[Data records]

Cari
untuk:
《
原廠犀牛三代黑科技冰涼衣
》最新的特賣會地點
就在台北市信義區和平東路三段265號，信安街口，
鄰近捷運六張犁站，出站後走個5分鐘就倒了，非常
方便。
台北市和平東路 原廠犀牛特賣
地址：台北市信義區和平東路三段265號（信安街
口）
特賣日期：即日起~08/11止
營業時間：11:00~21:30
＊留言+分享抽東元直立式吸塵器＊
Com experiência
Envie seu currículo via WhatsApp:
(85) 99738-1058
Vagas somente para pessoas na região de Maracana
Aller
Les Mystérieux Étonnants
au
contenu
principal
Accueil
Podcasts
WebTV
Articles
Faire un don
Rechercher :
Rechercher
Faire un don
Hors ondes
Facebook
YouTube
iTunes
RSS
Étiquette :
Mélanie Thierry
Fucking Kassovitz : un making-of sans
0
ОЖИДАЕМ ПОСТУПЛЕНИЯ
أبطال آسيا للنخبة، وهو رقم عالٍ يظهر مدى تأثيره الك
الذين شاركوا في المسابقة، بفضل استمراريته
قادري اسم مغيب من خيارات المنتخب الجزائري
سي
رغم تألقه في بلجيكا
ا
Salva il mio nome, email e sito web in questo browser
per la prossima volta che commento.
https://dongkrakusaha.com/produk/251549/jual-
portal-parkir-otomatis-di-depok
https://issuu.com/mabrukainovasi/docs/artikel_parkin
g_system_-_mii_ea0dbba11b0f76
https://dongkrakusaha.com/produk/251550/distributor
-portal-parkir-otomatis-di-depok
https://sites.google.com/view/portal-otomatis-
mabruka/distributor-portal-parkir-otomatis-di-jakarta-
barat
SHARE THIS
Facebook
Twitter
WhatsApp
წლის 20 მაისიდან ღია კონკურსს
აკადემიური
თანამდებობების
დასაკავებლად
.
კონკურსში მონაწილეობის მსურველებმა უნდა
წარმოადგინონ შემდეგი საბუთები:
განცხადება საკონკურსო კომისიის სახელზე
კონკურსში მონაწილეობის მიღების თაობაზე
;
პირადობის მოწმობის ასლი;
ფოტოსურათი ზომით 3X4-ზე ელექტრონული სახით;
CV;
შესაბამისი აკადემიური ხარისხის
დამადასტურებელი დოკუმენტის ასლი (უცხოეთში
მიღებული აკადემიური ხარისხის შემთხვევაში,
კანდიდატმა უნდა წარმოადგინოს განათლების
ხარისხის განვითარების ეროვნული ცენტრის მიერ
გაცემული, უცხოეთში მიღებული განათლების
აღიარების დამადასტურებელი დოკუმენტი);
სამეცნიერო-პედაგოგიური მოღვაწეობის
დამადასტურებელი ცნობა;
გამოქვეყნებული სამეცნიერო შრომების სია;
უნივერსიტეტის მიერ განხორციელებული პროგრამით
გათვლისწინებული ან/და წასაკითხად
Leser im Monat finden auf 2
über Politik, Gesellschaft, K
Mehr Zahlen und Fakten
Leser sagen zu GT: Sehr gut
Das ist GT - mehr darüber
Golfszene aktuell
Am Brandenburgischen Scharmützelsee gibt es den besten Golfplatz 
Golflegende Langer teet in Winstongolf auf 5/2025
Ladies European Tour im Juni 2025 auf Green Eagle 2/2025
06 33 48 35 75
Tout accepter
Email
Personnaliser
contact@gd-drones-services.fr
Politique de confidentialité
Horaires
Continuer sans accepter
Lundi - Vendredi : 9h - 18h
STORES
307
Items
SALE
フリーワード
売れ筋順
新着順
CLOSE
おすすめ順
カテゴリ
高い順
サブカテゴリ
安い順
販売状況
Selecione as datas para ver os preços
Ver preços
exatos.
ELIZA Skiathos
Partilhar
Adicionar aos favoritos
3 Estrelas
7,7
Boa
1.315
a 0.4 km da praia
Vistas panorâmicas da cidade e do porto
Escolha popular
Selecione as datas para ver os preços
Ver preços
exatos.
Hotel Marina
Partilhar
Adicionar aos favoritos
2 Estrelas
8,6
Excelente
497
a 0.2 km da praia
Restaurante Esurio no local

## Request
Please count the lines in the listing above that contain the string "უცხოეთში", with case counting as a difference. Give only the number.

## Completed task
2